ACTIVITIES:
(a) List each policy that the history notes below say Asaf Jah adopted to strengthen his position.
(b) Write the next part of the history notes below, starting after their final sentence.

STUDY TEXT:
Q.7. Why did the Maratha want to expand beyond the Deccan?

Ans: The Marathas wanted to expand beyond the Deccan to challenge Mughal Empire in the peninsula.

Q.8. What were the policies adopted by Asaf Jah to strengthen his position? 

Ans: In order to strengthen his position Asaf Jah adopted following policies:

(i) He brought skilled soldiers and administrators from northern India who welcomed the new opportunities in the south.

(ii) He appointed mansabdars and granted Jagir. 

(iii) He worked independently of the Mughal emperor.

Q.9. Do you think merchants and bankers today have the kind of influence they had in the eighteenth century?

Ans: (i) Yes, I think that merchants and bankers today have the kind of influence they had in the eighteenth century.

(ii) For example, Reliance company has entered into the electricity distribution in Delhi.

It has already installed new electric meters that run much faster than the previous meters.

SUPPLIED DATA:
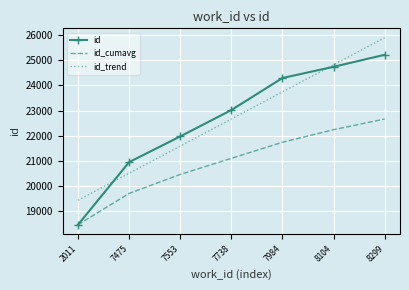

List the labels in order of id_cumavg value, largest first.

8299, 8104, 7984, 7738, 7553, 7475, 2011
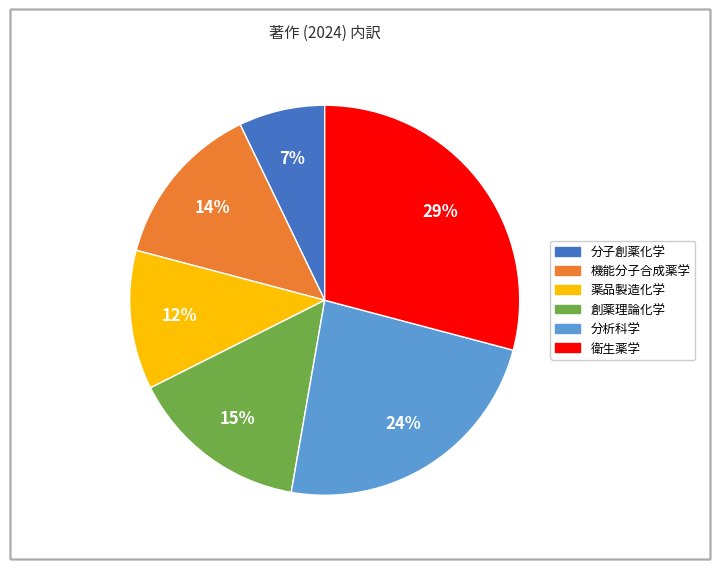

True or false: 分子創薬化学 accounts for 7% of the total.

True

EXPECTED RESULTS:
(a)
- He brought skilled soldiers and administrators from northern India who welcomed the new opportunities in the south.
- He appointed mansabdars and granted Jagir.
- He worked independently of the Mughal emperor.

(b)
In this way the common man suffers, as he would have suffered in the 18th century. And the state governor don’t do anything in this matter. 

This proves the merchant/banker connection with  government authorities.

Q.10. Did any of the kingdoms mentioned in this chapter develop in your state. What ways do you think life in the state would have been different in the eighteenth century from what it is in the twenty first century?

Ans: The student should develop their own answer as an illustration in Punjab state, many princely states were acting as a puppet in the hands of the British Today India being a democratic country. It is different from the eighteenth century when we had to follow the directions of a monarch.

3. Let’s Do

Q.11. Find out more about the architecture and culture associated with the new courts of any of the following Awadh, Bengal or Hyderabad.

Ans: Architecture and culture of Awadh:

The magnificent city of the Awadh rulers is a confluence of the richest forms of art, culture and traditions. It is under Awadh rule that art forms like Kathak, Thumri, Khayal, Dadra, Qawali, Ghazals and Shero-Shairi saw their finest hour. Culinary skills too reached heights of excellence. The legacy of the exquisite embroidery continues even today.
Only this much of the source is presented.